▸ **WORK ITEM**:
Reproduce the entries exactly as they appear below.

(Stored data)
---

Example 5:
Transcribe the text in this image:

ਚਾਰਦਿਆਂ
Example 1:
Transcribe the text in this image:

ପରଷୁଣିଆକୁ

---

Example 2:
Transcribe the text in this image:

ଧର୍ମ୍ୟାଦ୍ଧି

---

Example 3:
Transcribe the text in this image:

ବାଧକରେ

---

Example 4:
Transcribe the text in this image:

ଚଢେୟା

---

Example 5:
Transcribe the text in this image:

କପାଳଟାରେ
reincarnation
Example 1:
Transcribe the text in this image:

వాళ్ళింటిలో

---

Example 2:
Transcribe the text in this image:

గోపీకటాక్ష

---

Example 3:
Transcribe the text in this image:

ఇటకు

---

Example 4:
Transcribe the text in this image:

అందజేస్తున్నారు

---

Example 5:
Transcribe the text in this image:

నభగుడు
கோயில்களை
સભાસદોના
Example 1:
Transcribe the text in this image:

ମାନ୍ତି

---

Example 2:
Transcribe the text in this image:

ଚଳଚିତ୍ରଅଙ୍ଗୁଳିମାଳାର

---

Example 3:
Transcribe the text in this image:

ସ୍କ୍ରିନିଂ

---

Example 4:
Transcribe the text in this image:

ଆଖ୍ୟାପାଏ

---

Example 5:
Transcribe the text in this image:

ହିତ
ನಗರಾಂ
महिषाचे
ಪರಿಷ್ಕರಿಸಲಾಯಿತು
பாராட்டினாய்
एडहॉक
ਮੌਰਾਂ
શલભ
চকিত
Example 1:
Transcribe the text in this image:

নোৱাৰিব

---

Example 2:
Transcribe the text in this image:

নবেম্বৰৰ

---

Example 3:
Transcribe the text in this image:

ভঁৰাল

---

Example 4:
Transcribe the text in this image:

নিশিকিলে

▸ **SOLVED PROBLEM**:
---

Example 5:
Transcribe the text in this image:

ਚਾਰਦਿਆਂ
Example 1:
Transcribe the text in this image:

ପରଷୁଣିଆକୁ

---

Example 2:
Transcribe the text in this image:

ଧର୍ମ୍ୟାଦ୍ଧି

---

Example 3:
Transcribe the text in this image:

ବାଧକରେ

---

Example 4:
Transcribe the text in this image:

ଚଢେୟା

---

Example 5:
Transcribe the text in this image:

କପାଳଟାରେ
reincarnation
Example 1:
Transcribe the text in this image:

వాళ్ళింటిలో

---

Example 2:
Transcribe the text in this image:

గోపీకటాక్ష

---

Example 3:
Transcribe the text in this image:

ఇటకు

---

Example 4:
Transcribe the text in this image:

అందజేస్తున్నారు

---

Example 5:
Transcribe the text in this image:

నభగుడు
கோயில்களை
સભાસદોના
Example 1:
Transcribe the text in this image:

ମାନ୍ତି

---

Example 2:
Transcribe the text in this image:

ଚଳଚିତ୍ରଅଙ୍ଗୁଳିମାଳାର

---

Example 3:
Transcribe the text in this image:

ସ୍କ୍ରିନିଂ

---

Example 4:
Transcribe the text in this image:

ଆଖ୍ୟାପାଏ

---

Example 5:
Transcribe the text in this image:

ହିତ
ನಗರಾಂ
महिषाचे
ಪರಿಷ್ಕರಿಸಲಾಯಿತು
பாராட்டினாய்
एडहॉक
ਮੌਰਾਂ
શલભ
চকিত
Example 1:
Transcribe the text in this image:

নোৱাৰিব

---

Example 2:
Transcribe the text in this image:

নবেম্বৰৰ

---

Example 3:
Transcribe the text in this image:

ভঁৰাল

---

Example 4:
Transcribe the text in this image:

নিশিকিলে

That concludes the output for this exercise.